Just like any product, though, your old existing users retire or die, so you need a constant inflow of brand new users. In photography, that would mostly be people new to photography. People just jumping in to photography start out with small investments. They may start with the free Canon software, or with any number of other cheap software options. I do not think as many of them will sign on for a lifetime obligation of monthly payments as would have bought a purchase copy of stand alone Lightroom. And they don't already have a million image files processed in Lightroom so Adobe hasn't got that hook into them. If they never start out on Adobe they may never get hooked on it.


----------



## Khalai (Jun 30, 2017)

Keith_Reeder said:


> And yet you'll happily pay a "subscription" for your electricity, gas, water, phone service, internet provision, online image back-up, rent...



I see that quite differently. For gas, electricity, water or cellular/web provider I actually feel I'm getting something. I'm already shifting from Adobe to Affinity (bought both Photo and Design, while I still have PS CS6 perpetual licence) for my non-photography work. Affinity seems like a company, which can use some support from enthusiasts and not full-time pro, their software looks quite interesting.

With LR, I have a love-hate relationship. Performance sometimes bugs me (on my rather strong workstation PC), but I really like that Library there. Develop is so-so, but it's more my laziness and conservatism to move to another software. I'm basically vendor-locked into .lrcat files with thousands of .cr2 files.


----------



## LonelyBoy (Jun 30, 2017)

Keith_Reeder said:


> And yet you'll happily pay a "subscription" for your electricity, gas, water, phone service, internet provision, online image back-up, rent...
> 
> It's an utterly illogical position.



Nope. I buy electricity, gas, water, phone, and internet one month of service at a time. The same for food - I buy groceries every week. What you're proposing would be more of a situation where you want to buy a car, but you're only allowed the option to lease. Ever. You can't just purchase the car and then own it. _That_ is illogical.

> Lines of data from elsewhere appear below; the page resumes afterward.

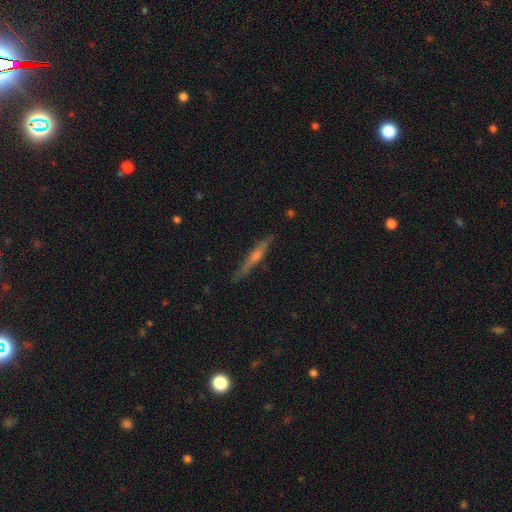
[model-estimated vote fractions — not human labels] Overall: featured or disk (69%). Edge-on disk: yes (97%). Edge-on bulge: rounded (73%). Merging: none (86%).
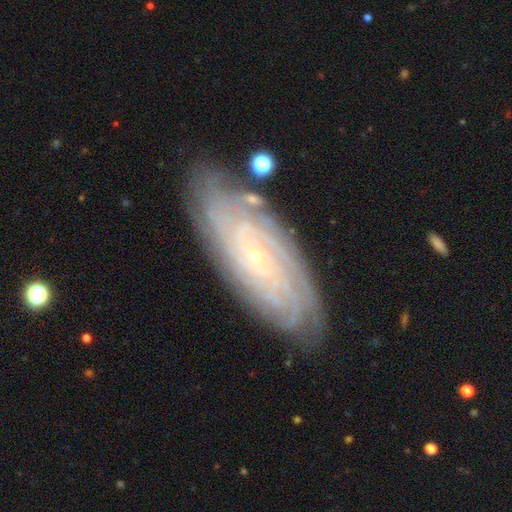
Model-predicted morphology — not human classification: type=featured or disk (84%); edge-on=no (91%); bar=no (77%); spiral arms=yes (97%); winding=tight (85%); arm count=can't tell (33%); bulge=small (89%); merging=none (82%).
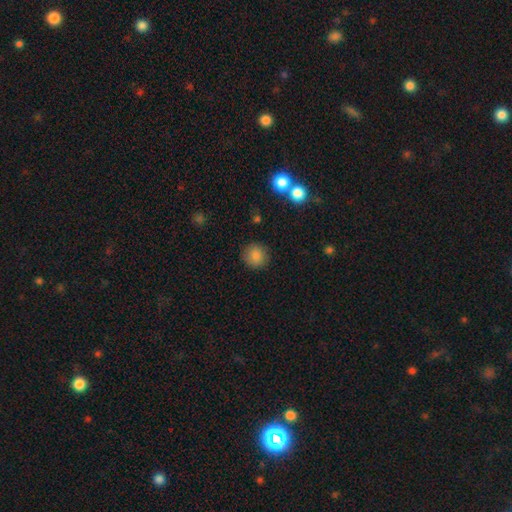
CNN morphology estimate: This appears to be a smooth galaxy with no disk features (85%) that is round (92%). Merging: none (89%).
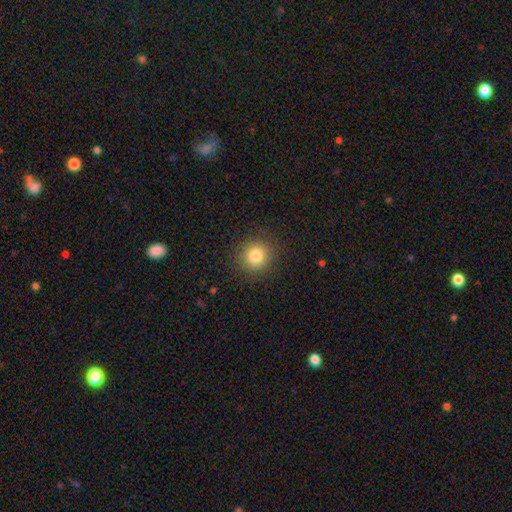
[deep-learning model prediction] smooth 82%, star or artifact 12%, featured or disk 6%. Down the decision tree: how rounded — round (91%); merging — none (90%).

Lightroom is a product. It sits on my computer and runs. It is not a service that Adobe has to continually provide at their expense after I purchase it. It is not a product that is used up and needs to be continually replenished. Hell, Microsoft continues to put out updates for Windows with a one-time purchase fee, because I bought it and they maintain each version as necessary for the duration of the service life of the product. It is not unreasonable to expect the same of Adobe.

Or would you be ok if you couldn't own a camera body or lens and had to pay Canon per month, forever, for everything you had, and couldn't just buy it and own it forever? Or if you couldn't buy a house? There's an movement to turn all software into "services" and "subscriptions". I'm stunned how many people are ok with it. I don't want $10/month payments for literally everything in my life, even if you're ok with it.


----------



## Keith_Reeder (Jul 1, 2017)

Khalai said:


> I see that quite differently.



Yep, I'm sure you do.

But it really _isn't_ meaningfully different in any significant way. 

In all cases, you've only got the "service" you're paying for _while you continue paying for it_. 

Exactly the same as Creative Cloud.

It might _feel_ different, because with the old Adobe model, you still have a piece of software that works if you don't upgrade; but that's only true until you buy a camera that isn't supported by it.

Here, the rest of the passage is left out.